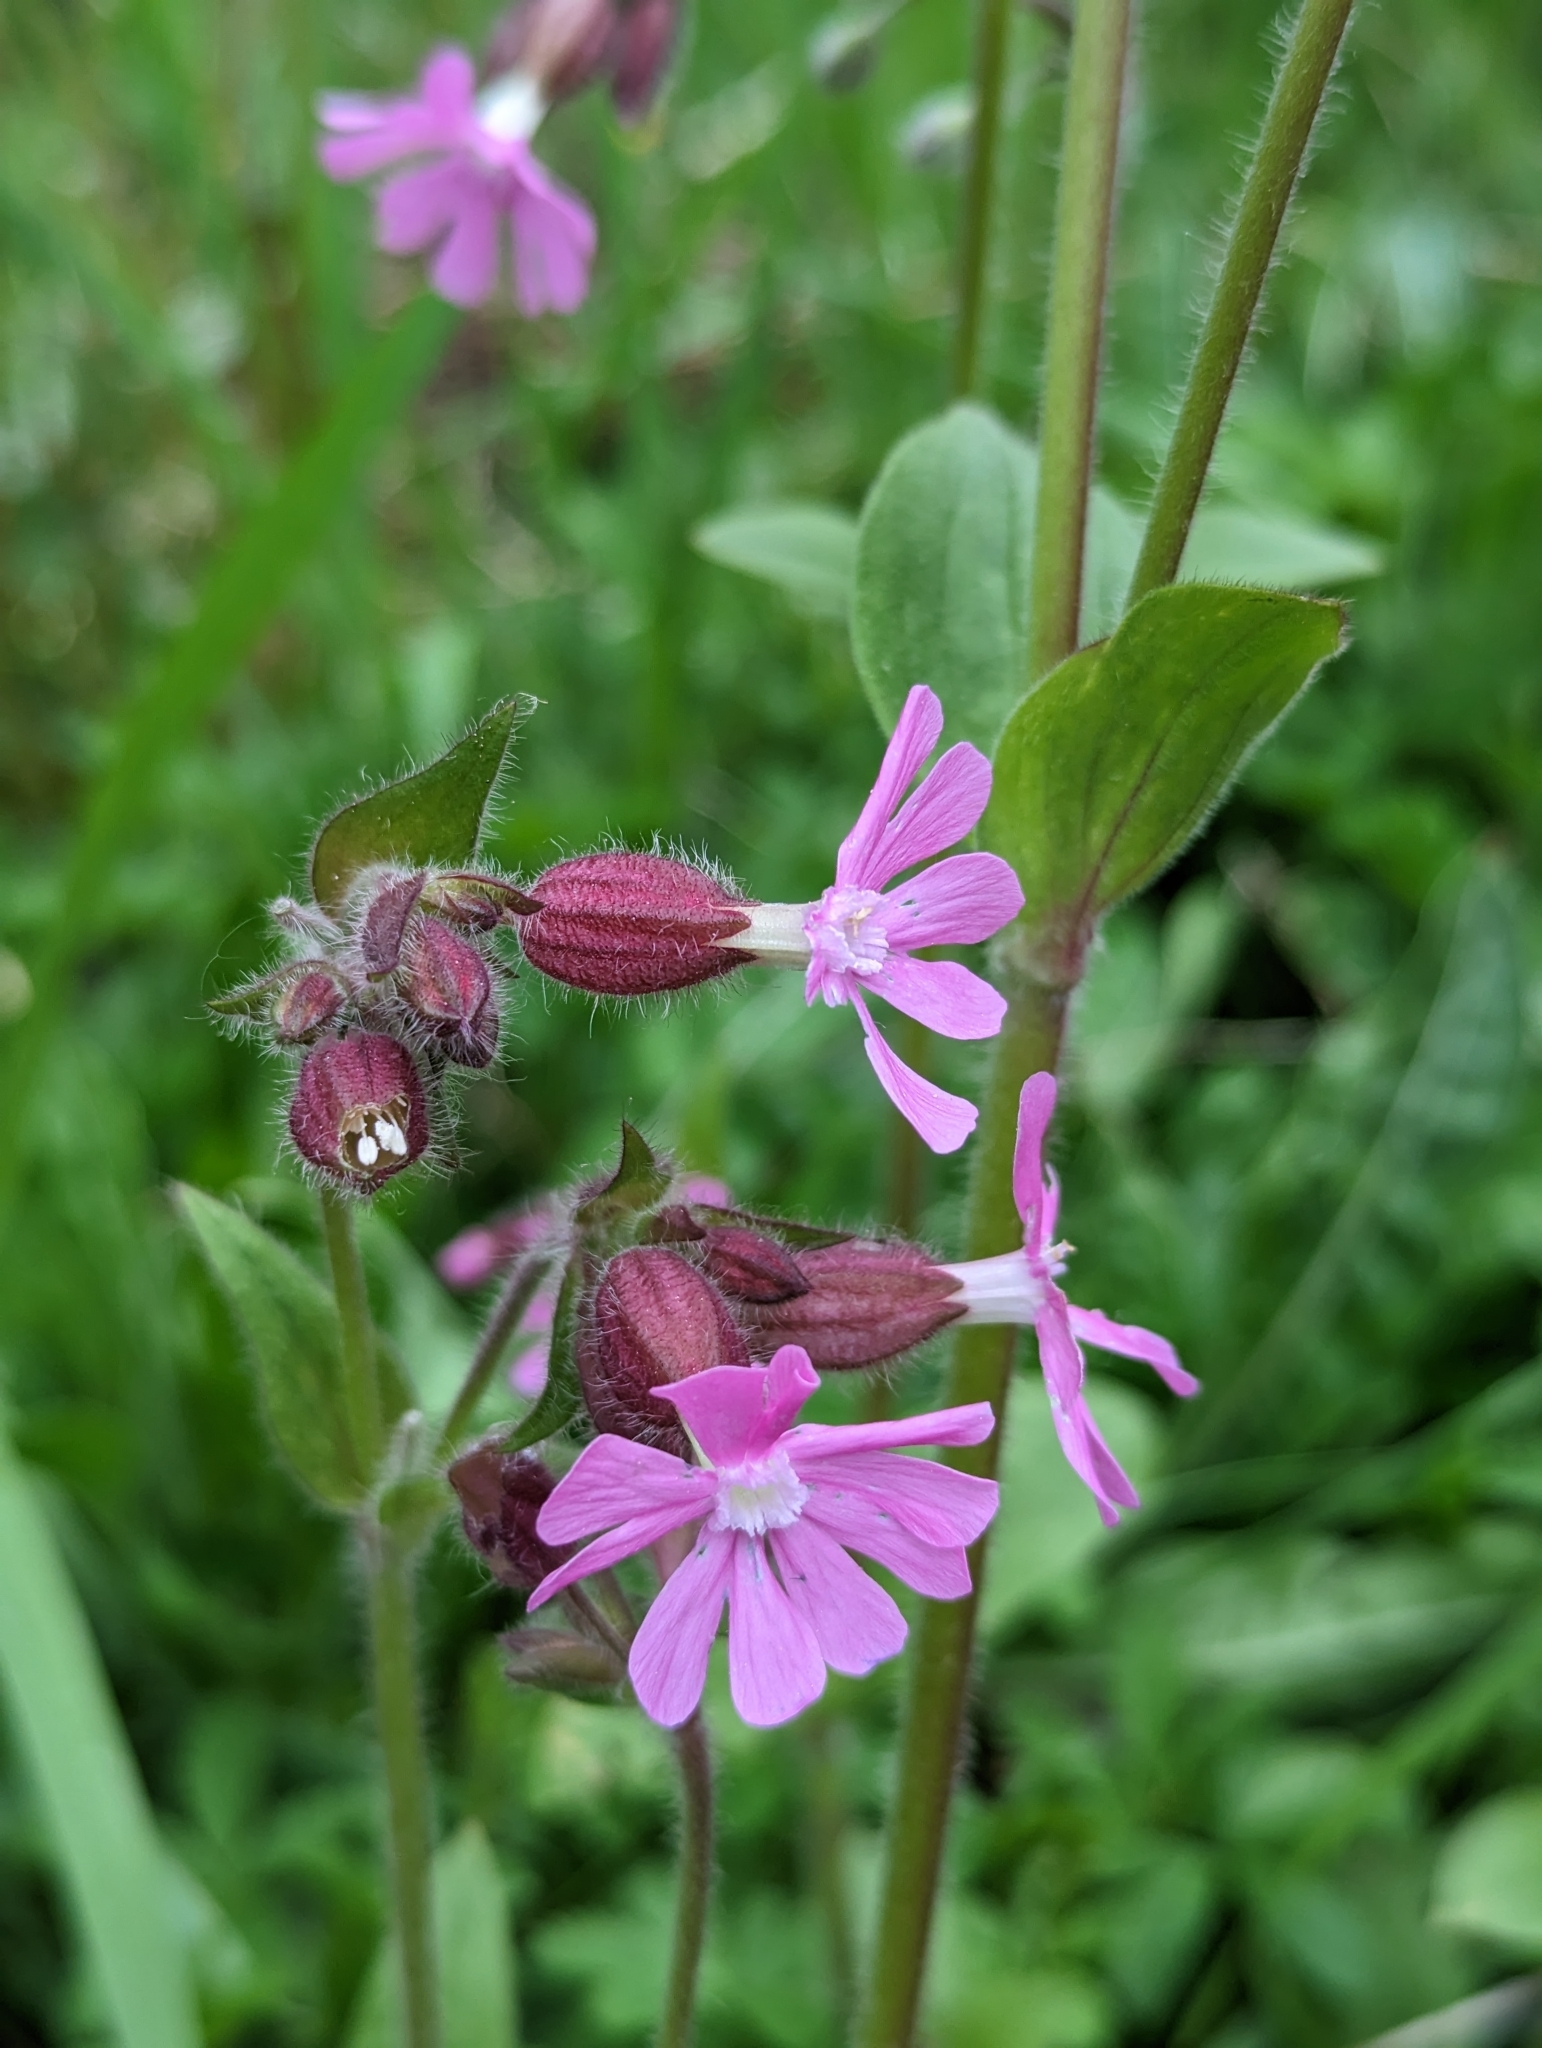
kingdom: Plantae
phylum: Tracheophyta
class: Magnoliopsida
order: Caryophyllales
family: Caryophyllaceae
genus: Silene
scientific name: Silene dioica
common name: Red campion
***
▶ _EXERCISE TASK_: Copy every line of the listing above word for word, leaving out the picture.

▶ _CORRECT ANSWER_:
kingdom: Plantae
phylum: Tracheophyta
class: Magnoliopsida
order: Caryophyllales
family: Caryophyllaceae
genus: Silene
scientific name: Silene dioica
common name: Red campion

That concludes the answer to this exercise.